Djemba walks past typical scenes of African peasant life. But the bucolic setting masks an ugly truth, one that surfaces as Djemba considers how to entertain her guest that night. As she nears her family's home, surrounded by half a dozen Pygmy huts, Djemba gets an idea. "We can make them sing and dance for you, if you want," she offers.
The Republic of the Congo is a deeply stratified society of two major ethnic groups. Pygmies, the diminutive people of Central Africa's rain forest, live in servitude to the Bantus, an ethnic group that makes up the majority in this country of 3.7 million.

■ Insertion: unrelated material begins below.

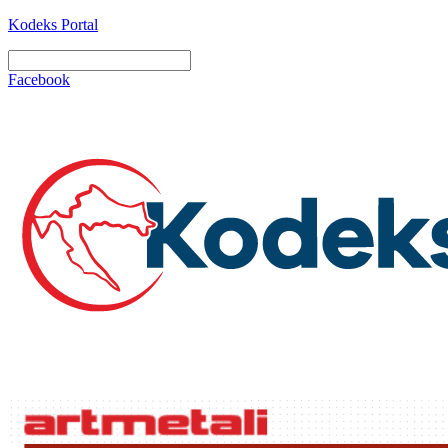
Kodeks Portal
Facebook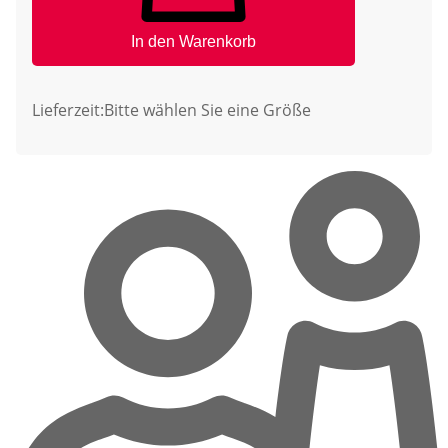
In den Warenkorb
Lieferzeit:
Bitte wählen Sie eine Größe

Many Pygmies belong from birth to Bantus in a relationship that Bantus like Djemba call a time-honored tradition.
Pygmies call it slavery.
Interviews with dozens of Pygmies and Bantus during a weeklong trip through remote northern Congo in November revealed a strained, lopsided and, some say, abusive relationship that is increasingly attracting the attention of human-rights groups.

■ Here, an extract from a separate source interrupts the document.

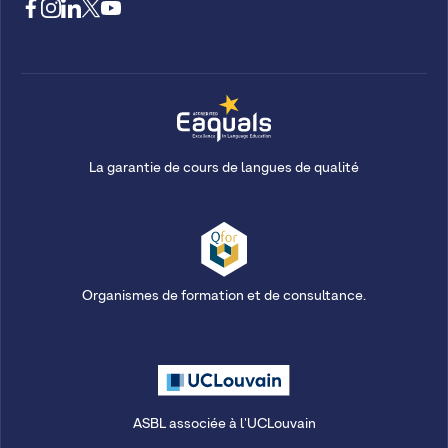
La garantie de cours de langues de qualité
Organismes de formation et de consultance.
ASBL associée à l'UCLouvain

"It is clear that there is a very serious pattern of discrimination of this minority," said Silvia Luciani, program coordinator for UNICEF in Congo.
Less than human
Pygmies say they are not compensated fairly for often exhausting work and are subject to discrimination that limits their access to health centers, schools and often prevents them from voting and traveling. Many Pygmies say Bantus consider them less than human.
Bantus, for their part, say Pygmies are an uneducated, less advanced people who still rely on the guidance of their Bantu masters to survive.
Pygmies, who make up between 5 to 10 percent of Congo's population, are responsible for much of the hunting, fishing and manual labor in jungle villages like Enyelle, but Pygmies and Bantus alike say Pygmies are often paid at the master's whim: in cigarettes, used clothing, or even nothing at all.
Now UNICEF and human-rights activists are speaking out. A law that would grant special protections to the Pygmy people is awaiting a vote by the Congo parliament. And for the first time, the United Nations named the treatment of Pygmies one of its top priorities for the country in 2007.
'It's still slavery'
Jean Gonda, a Bantu master who lives in Boyelle, calls the tie between Pygmies and Bantus a "crossing between families." Gonda, who is the master of 22 Pygmies, says he has given some of his Pygmies small parcels of land to farm. Ending their servitude isn't something he has considered.
"These are my relatives. When I need something from them, they come, and I help them afterwards."
Pygmies interviewed don't see it the same way.
"Here, it's still slavery," said Richard Bokodi, a Pygmy and evangelical pastor who served as a translator for this report. Pygmy women who carry baskets of manioc root, the starchy staple of Bantu and Pygmy diets, are paid 250 Central African francs, or about 50 cents a day, he said: "With 250 francs, it's impossible to feed your children. We are suffering."